◆ WHAT IS BEING ASKED
Wherever the listing holds a picture, leave it out, and copy the remainder exactly.

◆ RECORDS
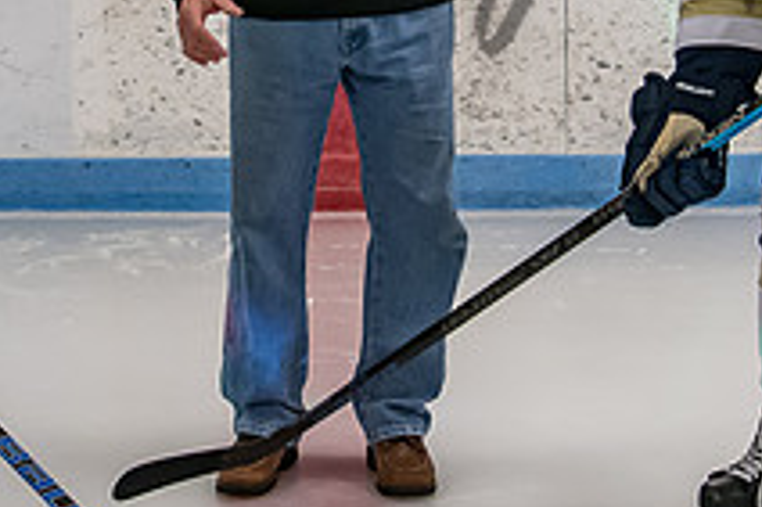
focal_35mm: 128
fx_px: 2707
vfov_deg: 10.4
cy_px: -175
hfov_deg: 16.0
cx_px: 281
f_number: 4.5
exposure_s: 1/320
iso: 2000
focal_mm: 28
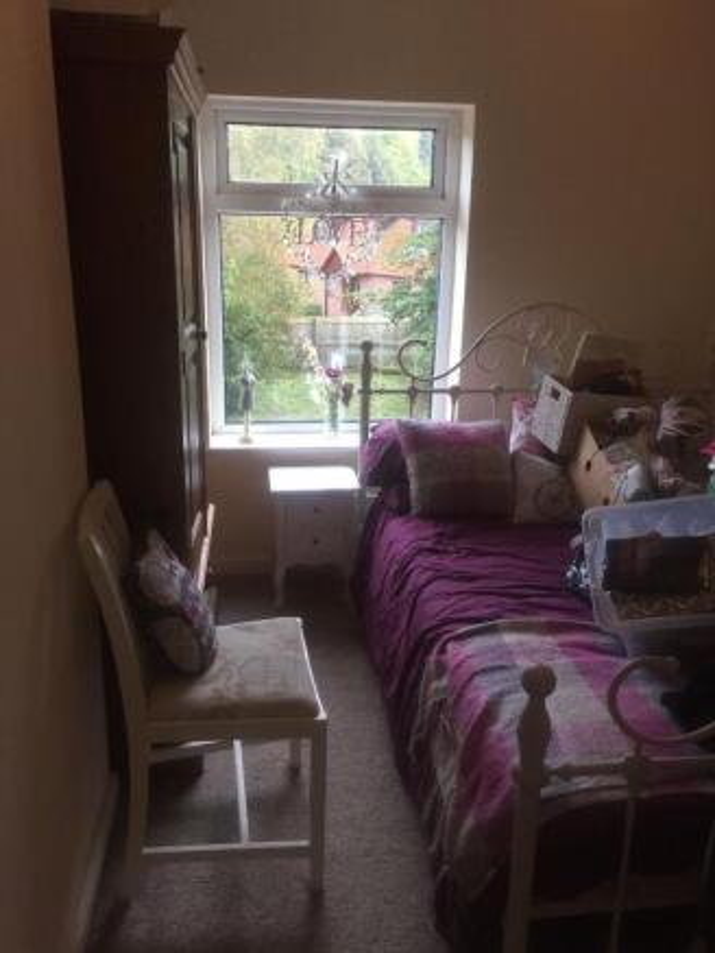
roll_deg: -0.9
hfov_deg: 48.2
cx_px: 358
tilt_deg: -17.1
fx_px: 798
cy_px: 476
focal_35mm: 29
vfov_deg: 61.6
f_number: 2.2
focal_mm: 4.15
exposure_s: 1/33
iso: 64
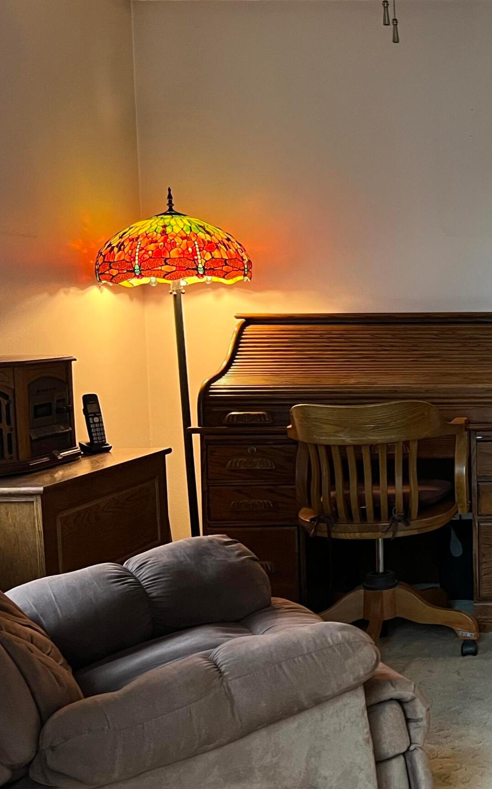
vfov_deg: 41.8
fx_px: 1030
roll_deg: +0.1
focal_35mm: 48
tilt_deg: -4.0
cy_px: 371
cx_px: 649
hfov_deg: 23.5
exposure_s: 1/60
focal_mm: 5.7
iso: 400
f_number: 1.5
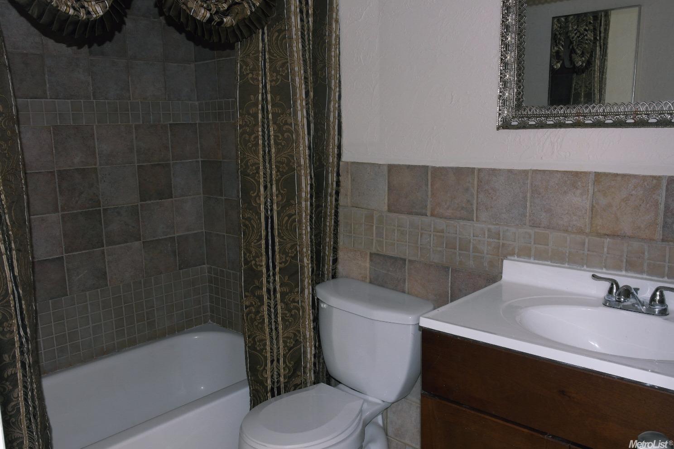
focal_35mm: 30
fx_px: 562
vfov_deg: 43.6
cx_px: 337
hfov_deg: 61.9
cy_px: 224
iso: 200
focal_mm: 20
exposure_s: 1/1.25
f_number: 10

◆ SOLUTION
focal_35mm: 128
fx_px: 2707
vfov_deg: 10.4
cy_px: -175
hfov_deg: 16.0
cx_px: 281
f_number: 4.5
exposure_s: 1/320
iso: 2000
focal_mm: 28
roll_deg: -0.9
hfov_deg: 48.2
cx_px: 358
tilt_deg: -17.1
fx_px: 798
cy_px: 476
focal_35mm: 29
vfov_deg: 61.6
f_number: 2.2
focal_mm: 4.15
exposure_s: 1/33
iso: 64
vfov_deg: 41.8
fx_px: 1030
roll_deg: +0.1
focal_35mm: 48
tilt_deg: -4.0
cy_px: 371
cx_px: 649
hfov_deg: 23.5
exposure_s: 1/60
focal_mm: 5.7
iso: 400
f_number: 1.5
focal_35mm: 30
fx_px: 562
vfov_deg: 43.6
cx_px: 337
hfov_deg: 61.9
cy_px: 224
iso: 200
focal_mm: 20
exposure_s: 1/1.25
f_number: 10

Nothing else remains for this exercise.